Constantin second et Constance étant consuls ensemble, furent donc les premiers qui s'armèrent contre le vice trop honoré par César. Leur loi Si vìr nubit ne spécifie pas la peine ; mais elle dit, que la justice doit s'armer de glaive ; Jubemus armari jure gladio ultore ; et qu'il faut des supplices recherchés : exquisitis poenis. Il paraît qu'on fut toujours plus sévère contre les corrupteurs des enfants, que contre les enfants mêmes ; et on devait l’être.

Lorsque ces délits aussi secrets que l'adultère, et aussi difficiles à prouver, sont portés aux tribunaux qu’ils scandalisent, lorsque ces tribunaux sont obligés d'en connaître, ne doivent-ils pas soigneusement distinguer entre l'homme fait, et l’âge innocent qui est entre l’enfance et la jeunesse ?

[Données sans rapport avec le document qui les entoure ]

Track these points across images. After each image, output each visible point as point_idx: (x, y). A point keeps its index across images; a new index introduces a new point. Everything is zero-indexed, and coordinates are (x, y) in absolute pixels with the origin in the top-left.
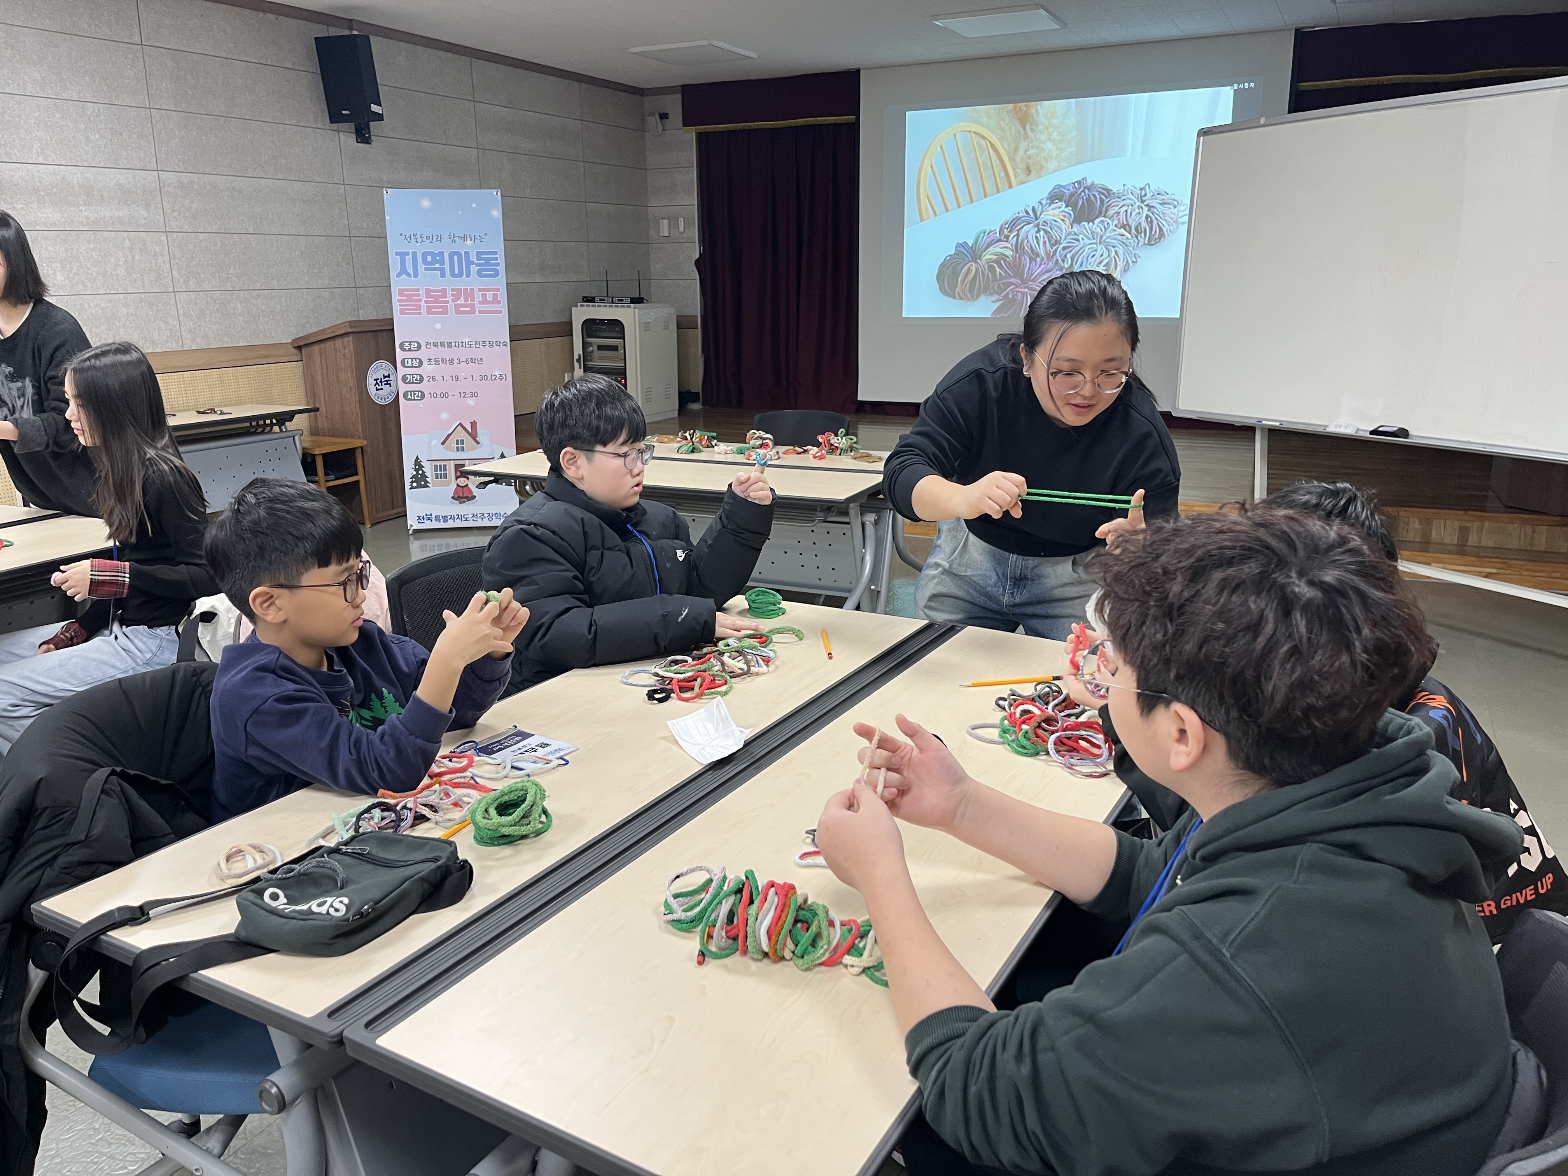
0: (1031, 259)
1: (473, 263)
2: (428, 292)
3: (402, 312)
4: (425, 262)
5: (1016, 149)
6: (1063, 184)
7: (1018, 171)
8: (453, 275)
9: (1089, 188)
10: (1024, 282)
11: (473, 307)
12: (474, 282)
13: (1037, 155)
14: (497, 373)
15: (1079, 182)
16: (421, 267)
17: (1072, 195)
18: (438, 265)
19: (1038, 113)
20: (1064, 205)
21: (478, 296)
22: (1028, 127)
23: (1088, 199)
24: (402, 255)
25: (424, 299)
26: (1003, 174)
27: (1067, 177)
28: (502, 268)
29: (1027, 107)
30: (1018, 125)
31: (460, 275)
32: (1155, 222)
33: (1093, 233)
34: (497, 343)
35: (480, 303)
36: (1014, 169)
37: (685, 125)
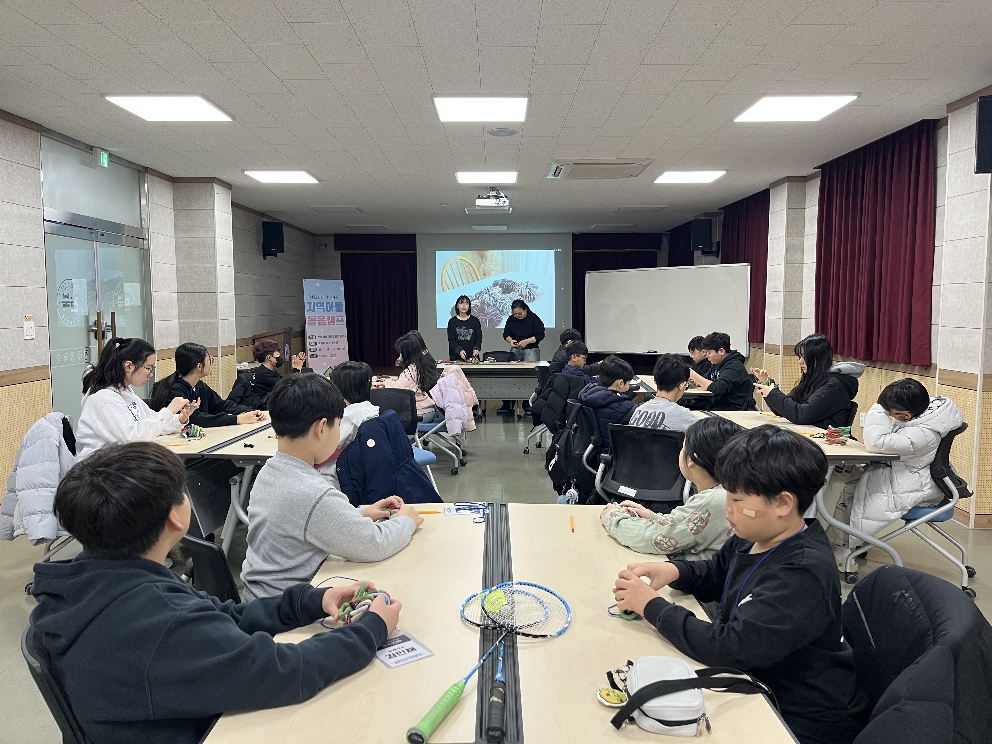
0: (488, 307)
1: (334, 306)
3: (309, 325)
4: (317, 306)
5: (480, 267)
6: (498, 280)
7: (481, 275)
8: (327, 311)
9: (507, 282)
10: (485, 315)
12: (334, 313)
13: (488, 269)
14: (343, 347)
15: (504, 280)
16: (316, 308)
17: (501, 284)
18: (322, 307)
19: (487, 255)
20: (499, 287)
21: (336, 319)
22: (484, 259)
23: (507, 286)
24: (309, 304)
25: (317, 320)
26: (475, 275)
27: (499, 278)
28: (344, 308)
29: (483, 252)
30: (480, 258)
31: (330, 311)
32: (531, 294)
33: (510, 297)
34: (343, 336)
35: (337, 321)
36: (479, 274)
37: (336, 250)
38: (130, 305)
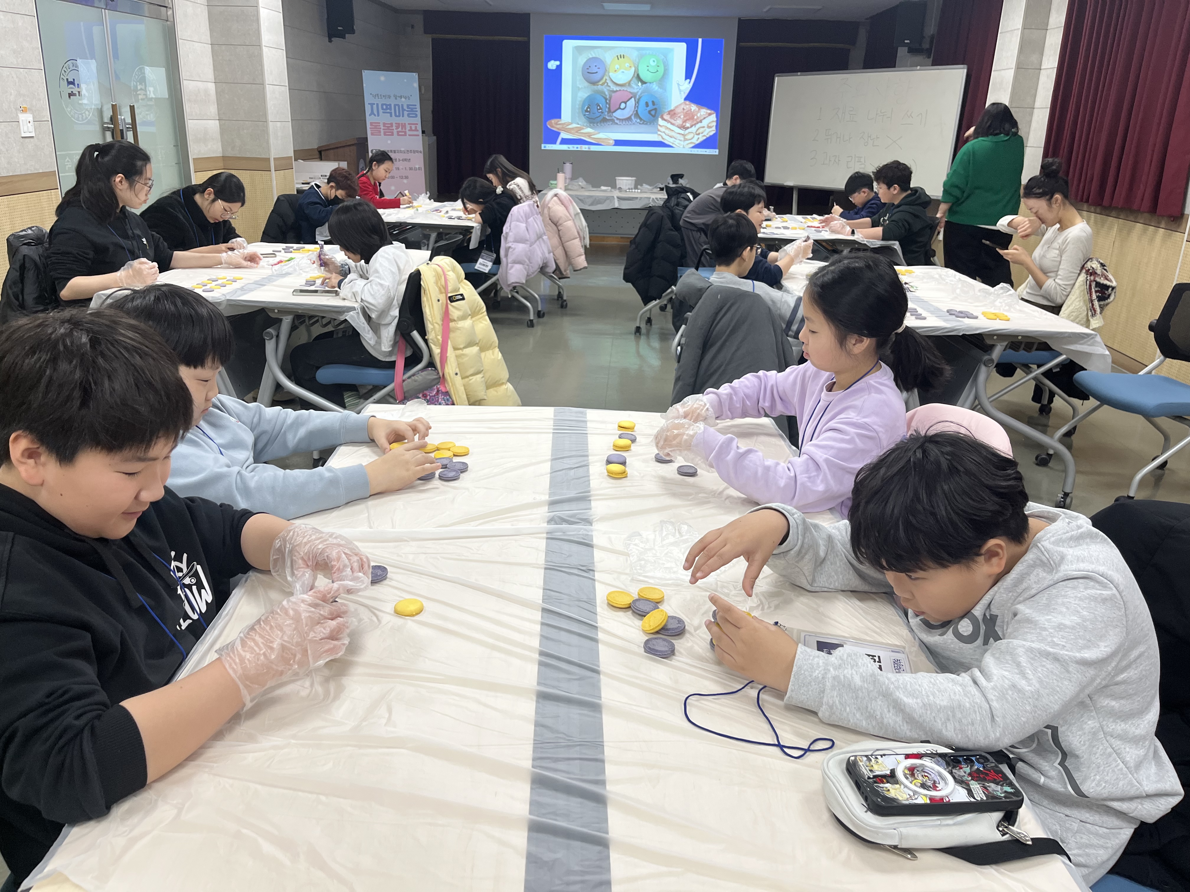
1: (405, 110)
2: (384, 124)
3: (372, 134)
4: (383, 109)
8: (396, 116)
11: (405, 132)
12: (405, 120)
14: (417, 167)
16: (381, 111)
18: (388, 111)
21: (408, 127)
24: (372, 105)
25: (382, 128)
28: (419, 113)
31: (399, 116)
34: (417, 152)
35: (409, 130)
37: (426, 32)
38: (154, 96)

Ce vice indigne de l’homme n'est pas connu dans nos rudes climats. Il n'y eut point de loi en France pour sa recherche et pour son châtiment, On s'imagina en trouver une dans les établissements de Saint Louis, Si aucun est soupçonneux de bulgarie, justice laïc li doit prendre, et l’enyoyer à l’évêque ; et se il en est prouvé, l'en doit ardoir, et tui li meuble sont nu baron. Le mot bulgarie, qui ne signifie qu'hérésie fut pris pour le péché contre nature. Et c'est sur ce texte qu'on s'est fondé pour brûler vifs le peu de malheureux convaincus de cette ordure, plus faite pour être ensevelie dans les ténèbres de l’oubli, que pour être éclairée par les flammes des bûchers aux yeux de la multitude.

Le misérable ex-jésuite aussi infâme par ses feuilles contre tant d'honnêtes gens, que par le crime public d'avoir débauché dans Paris jusqu'à des ramoneurs de cheminée, ne fut pourtant condamné qu'à la fustigation secrète dans la prison des gueux de Bissêtre. On a déja remarqué que les peines sont souvent arbitraires, et qu'elles ne devraient pas l’être ; que c'est la loi, et non pas l'homme qui doit punir.

La peine imposée à cet homme était suffisante ; mais elle ne pouvait être de l’utilité que nous désirons parce que n'étant pas publique, elle n'était pas exemplaire. 

Voltaire, Prix de la justice et de l'humanité, Londres, 1777, p. 76-79.